Dr BR Ambedkar explained the position when some members objected to this as police and public order were with the states: “The word ‘investigation’ here does not permit and will not permit the making of an investigation into a crime because that matter under the Criminal Procedure Code is left exclusively to a police officer. Police is exclusively a state subject, it has no place on the Union list.” He added that it was meant only as a general enquiry “for the purpose of finding out what is going on.” That is exactly the charter of our Intelligence Bureau.

In 1966, a Supreme Court Bench headed by Chief Justice M Hidayatullah amplified the role of the Centre in national security in Dr Ram Manohar Lohia vs State of Bihar (AIR 1966 SC 740). The SC ‘imagined’ three concentric circles, the largest representing law and order, the next representing public order and the smallest representing security of state.
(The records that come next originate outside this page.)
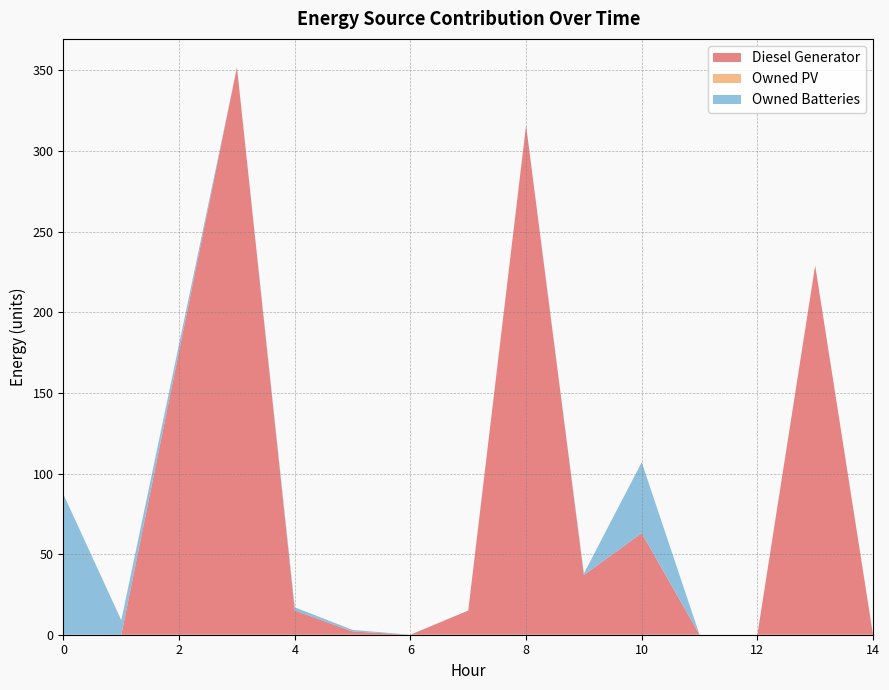

Is it true that Diesel Generator equals 229 at 0?

False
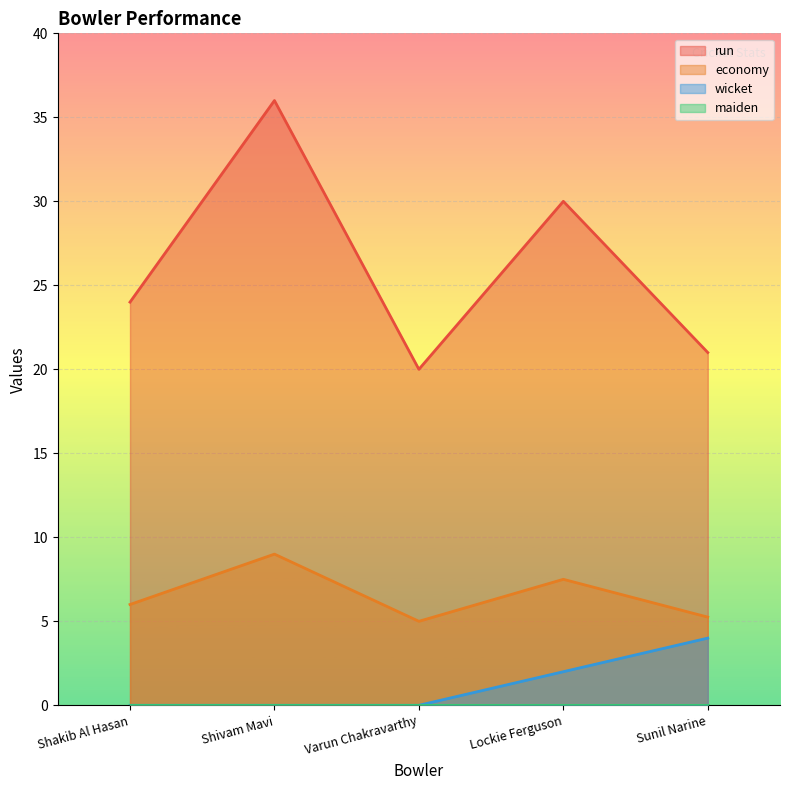

List the labels in order of economy value, largest first.

Shivam Mavi, Lockie Ferguson, Shakib Al Hasan, Sunil Narine, Varun Chakravarthy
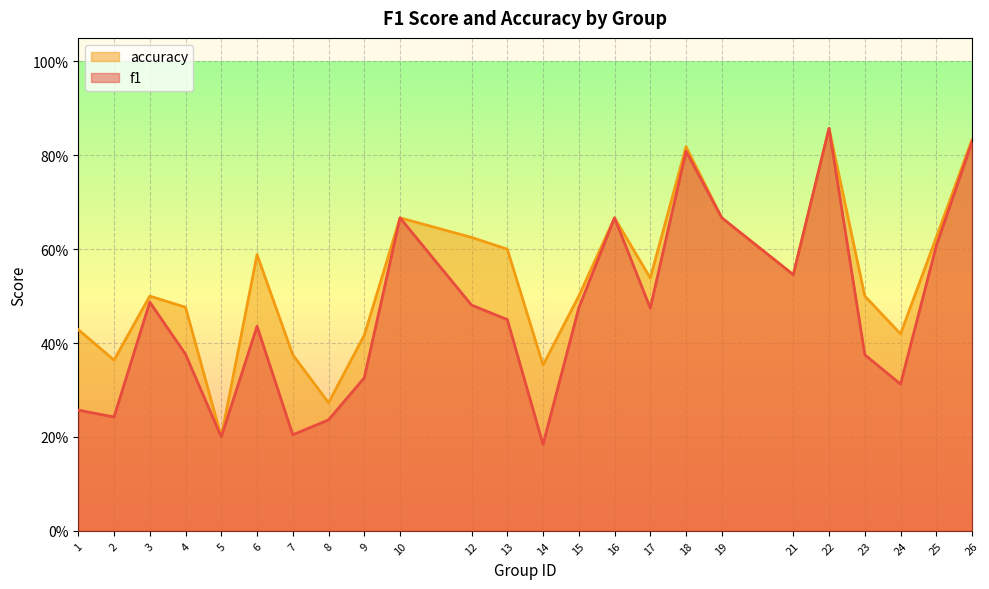

What is the sum of all accuracy values?

12.8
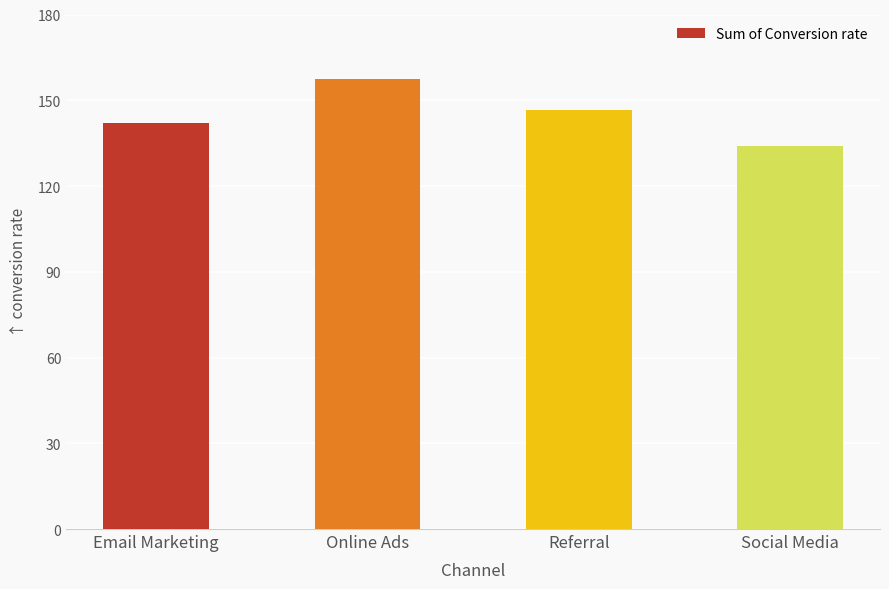

What position from the right is Social Media?

1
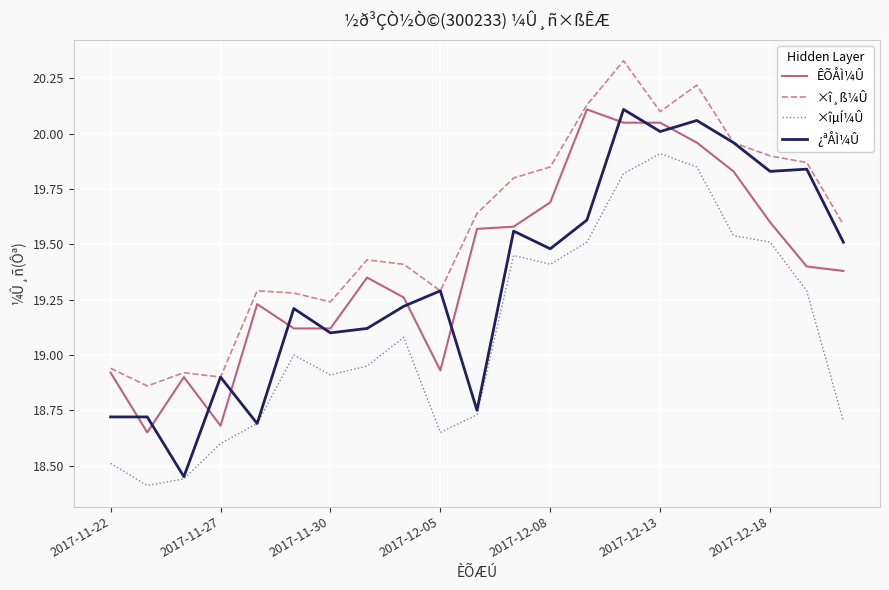

True or false: ×îµÍ¼Û and ×î¸ß¼Û cross at least once.

False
In other words, the Centre should be concerned only with national security and not with public order and law and order in normal times.

This protocol of Central agencies working through the state police was maintained even during the ill-famed Emergency (1975-77) as was my experience as the head of Bombay Special Branch. Although India was virtually a ‘unitary state’ during that period; not once did the CBI or ED conduct any raid independently of the state police. All detentions and prosecutions were done through cooperation with the state police.

This protocol is still followed by the CBI, which derives its power from the Special Police Establishment (SPE) Act of 1946 which lays down (Section 6) that the consent of the state concerned has to be obtained before they take up any investigation in the states.

Some sections believe that the NIA has direct all-India jurisdiction. Perhaps they forget that the then Tamil Nadu Chief Minister J Jayalalithaa had refused the NIA’s request to take over the investigation into the May 1, 2014, bombing of the Guwahati-Bangalore Express in which a TCS employee was killed. The case was investigated by the local CB (CID) and is still with the 11th MM Court, Saidapet.

Similar would be the case with the ED’s persistent efforts to do a parallel investigation, bypassing the local government, into the ‘irrigation scam’ which the Maharashtra Police are investigating, as reported by a national daily on October 18.

The Narcotics Control Bureau (NCB) was created in 1986 primarily for coordinating efforts with the state police and international agencies for big seizures. India continues to be the transit, storage and export point of big Af-Pak Golden Triangle drug syndicates. Yet, our opiate seizures (opium, morphine, heroin) in 2018, as reflected in UNODC 2020 report (Book-3), were found very low. Why then is the NCB focusing on sensational raids on soft Bollywood targets leading to such meagre seizures?